From the OP I kind of took it as the trainee has announced 'I can only do x hours' as a that's it sort of thing.
She came in and said off the bat that she could only do 8.30-3.30 and I asked if there would be any chance of that changing.
A good teacher is going to probe and see what more can be learned and what more can be done to achieve the end both the teacher and trainee have in mind.
The OP wants to move the fixed object here - she knows it's childcare, and must have some appreciation of what ILoveDolly understands; it is easier to organise childcare when you have fixed hours and the increased income that comes with a full time professional position.
Instead, why not think a little (it's actually not that much) out of the box and consider email or a phone call at a mutually agreed time later on, perhaps when the small children of the trainee are in bed and the OP will have settled her own family for the night too.
yet you knowingly signed up to a course where your placement schools could be anywhere in the region, some could start earlier / finish later, you'd have twilights and meetings etc. Either you really are silly or it's not set in stone and you are very naive if you think that will get you far
This issue effectively keeps mothers of young families who are not well off out of teaching. It is discriminatory to expect such extreme flexibility on the part of the trainees, most of whom are women, and tutting at someone who finds herself between a rock and a hard place is unfair. They have a desire to provide better for their families, they have a desire to do this by teaching, which is not an easy path to a secure income, and they find massive hurdles placed in front of them, and the way they deal with those hurdles used as a means of judging their personalities and even their suitability for teaching.
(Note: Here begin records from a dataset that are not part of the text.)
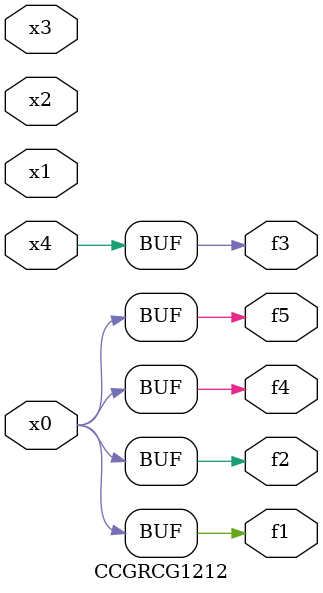
<source format=v>
module CCGRCG1212(
	input x0, x1, x2, x3, x4,
	output f1, f2, f3, f4, f5
);
	assign f1 = x0;
	assign f2 = x0;
	assign f3 = x4;
	assign f4 = x0;
	assign f5 = x0;
endmodule

</source>
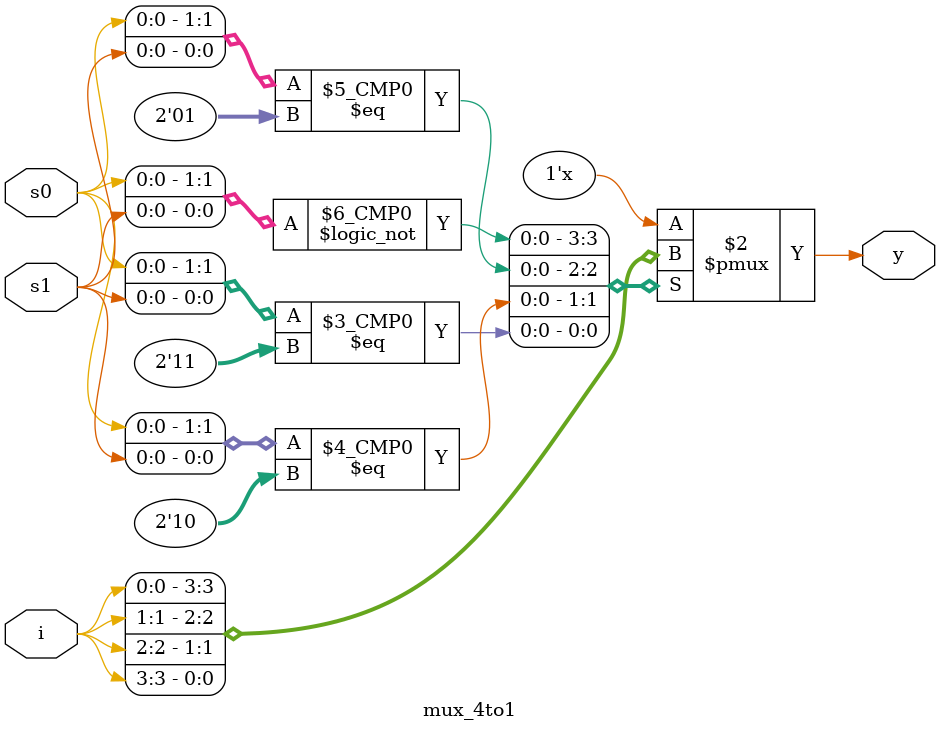
<source format=v>
`timescale 1ns / 1ps


module mux_4to1(y,s0,s1,i

    );
    input s0,s1;
    input [3:0]i;
    output y;
    reg y;
    always @(s0 or s1 or i)
    begin 
    case({s0,s1})
    2'b00:y=i[0];
    2'b01:y=i[1];
    2'b10:y=i[2];
    2'b11:y=i[3];
    endcase
    end 
endmodule

</source>
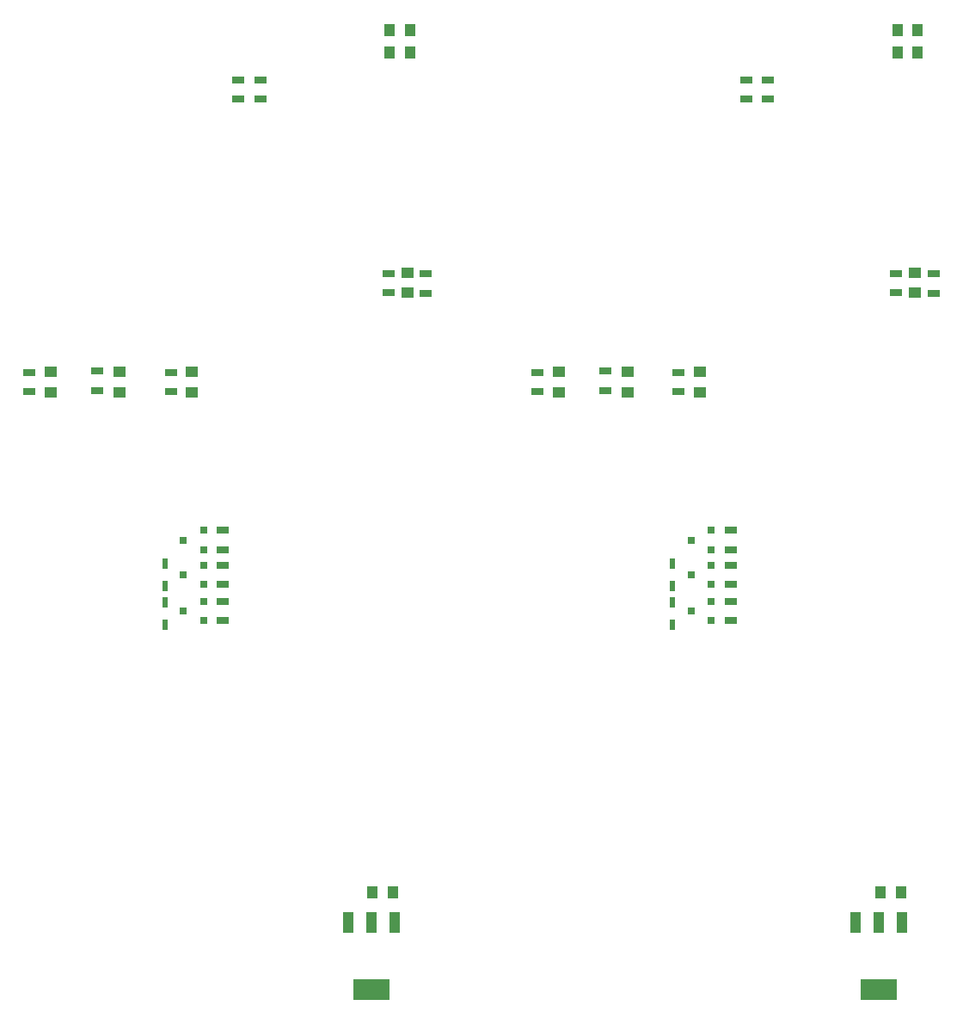
<source format=gtp>
G04 #@! TF.FileFunction,Paste,Top*
%FSLAX46Y46*%
G04 Gerber Fmt 4.6, Leading zero omitted, Abs format (unit mm)*
G04 Created by KiCad (PCBNEW 4.0.2-stable) date 12/4/2017 4:20:54 PM*
%MOMM*%
G01*
G04 APERTURE LIST*
%ADD10C,0.100000*%
%ADD11R,0.800100X0.800100*%
%ADD12R,0.599440X1.000760*%
%ADD13R,1.250000X1.000000*%
%ADD14R,1.300000X0.700000*%
%ADD15R,1.000000X1.250000*%
%ADD16R,3.657600X2.032000*%
%ADD17R,1.016000X2.032000*%
G04 APERTURE END LIST*
D10*
D11*
X146123760Y-95311000D03*
X146123760Y-93411000D03*
X144124780Y-94361000D03*
D12*
X142329000Y-100500180D03*
X142329000Y-102699820D03*
X142329000Y-96690180D03*
X142329000Y-98889820D03*
D13*
X166205000Y-70027800D03*
X166205000Y-68027800D03*
D14*
X164325400Y-68122800D03*
X164325400Y-70022800D03*
X168033800Y-68178600D03*
X168033800Y-70078600D03*
D15*
X164443000Y-46355000D03*
X166443000Y-46355000D03*
X164443000Y-44196000D03*
X166443000Y-44196000D03*
D14*
X149568000Y-50988000D03*
X149568000Y-49088000D03*
X151727000Y-50988000D03*
X151727000Y-49088000D03*
D16*
X162649000Y-138557000D03*
D17*
X162649000Y-131953000D03*
X160363000Y-131953000D03*
X164935000Y-131953000D03*
D15*
X162792000Y-129032000D03*
X164792000Y-129032000D03*
D14*
X148044000Y-95311000D03*
X148044000Y-93411000D03*
X148044000Y-98740000D03*
X148044000Y-96840000D03*
X148044000Y-102296000D03*
X148044000Y-100396000D03*
D11*
X146123760Y-98740000D03*
X146123760Y-96840000D03*
X144124780Y-97790000D03*
X146123760Y-102296000D03*
X146123760Y-100396000D03*
X144124780Y-101346000D03*
D13*
X145000000Y-79800000D03*
X145000000Y-77800000D03*
D14*
X142900000Y-79750000D03*
X142900000Y-77850000D03*
D13*
X137900000Y-79800000D03*
X137900000Y-77800000D03*
D14*
X135700000Y-79650000D03*
X135700000Y-77750000D03*
X129000000Y-79750000D03*
X129000000Y-77850000D03*
D13*
X131100000Y-79800000D03*
X131100000Y-77800000D03*
D15*
X114443000Y-44196000D03*
X116443000Y-44196000D03*
X114443000Y-46355000D03*
X116443000Y-46355000D03*
D13*
X81100000Y-79800000D03*
X81100000Y-77800000D03*
X87900000Y-79800000D03*
X87900000Y-77800000D03*
X95000000Y-79800000D03*
X95000000Y-77800000D03*
D11*
X96123760Y-102296000D03*
X96123760Y-100396000D03*
X94124780Y-101346000D03*
X96123760Y-98740000D03*
X96123760Y-96840000D03*
X94124780Y-97790000D03*
X96123760Y-95311000D03*
X96123760Y-93411000D03*
X94124780Y-94361000D03*
D14*
X99568000Y-50988000D03*
X99568000Y-49088000D03*
X101727000Y-50988000D03*
X101727000Y-49088000D03*
X79000000Y-79750000D03*
X79000000Y-77850000D03*
X85700000Y-79650000D03*
X85700000Y-77750000D03*
X92900000Y-79750000D03*
X92900000Y-77850000D03*
X98044000Y-102296000D03*
X98044000Y-100396000D03*
X98044000Y-98740000D03*
X98044000Y-96840000D03*
X98044000Y-95311000D03*
X98044000Y-93411000D03*
D15*
X112792000Y-129032000D03*
X114792000Y-129032000D03*
D16*
X112649000Y-138557000D03*
D17*
X112649000Y-131953000D03*
X110363000Y-131953000D03*
X114935000Y-131953000D03*
D12*
X92329000Y-96690180D03*
X92329000Y-98889820D03*
X92329000Y-100500180D03*
X92329000Y-102699820D03*
D13*
X116205000Y-70027800D03*
X116205000Y-68027800D03*
D14*
X118033800Y-68178600D03*
X118033800Y-70078600D03*
X114325400Y-68122800D03*
X114325400Y-70022800D03*
M02*

</source>
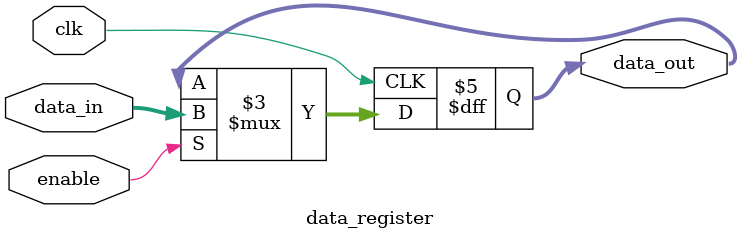
<source format=v>
`timescale 1ns / 1ps
module data_register(
	input clk,
   input enable,
   input [23:0] data_in,
   output reg [23:0] data_out
   );
	
	
	always @ (posedge clk) begin
		if(enable == 1)
			data_out <= data_in;
	end

endmodule

</source>
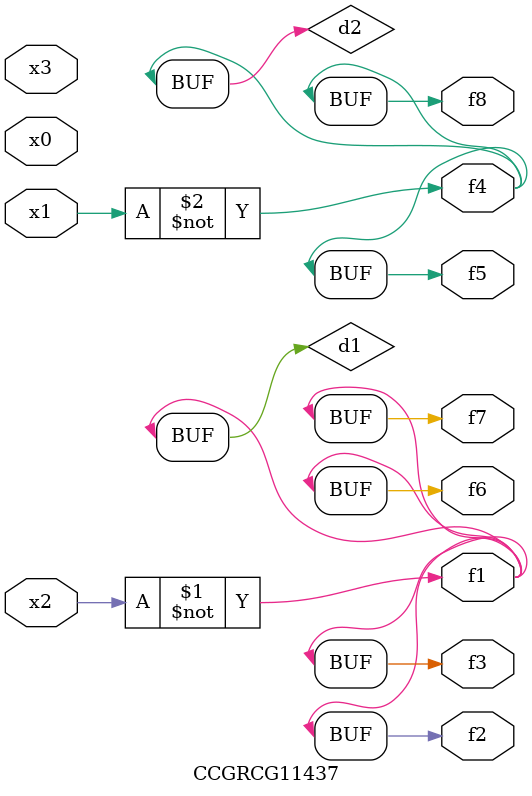
<source format=v>
module CCGRCG11437(
	input x0, x1, x2, x3,
	output f1, f2, f3, f4, f5, f6, f7, f8
);

	wire d1, d2;

	xnor (d1, x2);
	not (d2, x1);
	assign f1 = d1;
	assign f2 = d1;
	assign f3 = d1;
	assign f4 = d2;
	assign f5 = d2;
	assign f6 = d1;
	assign f7 = d1;
	assign f8 = d2;
endmodule

</source>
The problem is the lack of flexibility and the lack of acknowledgement that young women sometimes have babies and young children to take into account. It's the not really very new problem that workplaces fail to account for the fact that men and women have lives. They can get away with that to a large extent when the trainees and employees are men who have 'secretaries, kid taxi-services, childminders, laundresses, cooks, and PAs' - aka partners - at home dealing with the details of their lives for them, but it all comes apart when the trainee or employee is a single mother or someone whose partner cannot do the childcare element of family reality.
Are women really naive to expect that in a profession that is dominated by women, the reality of women's lives would be taken into account?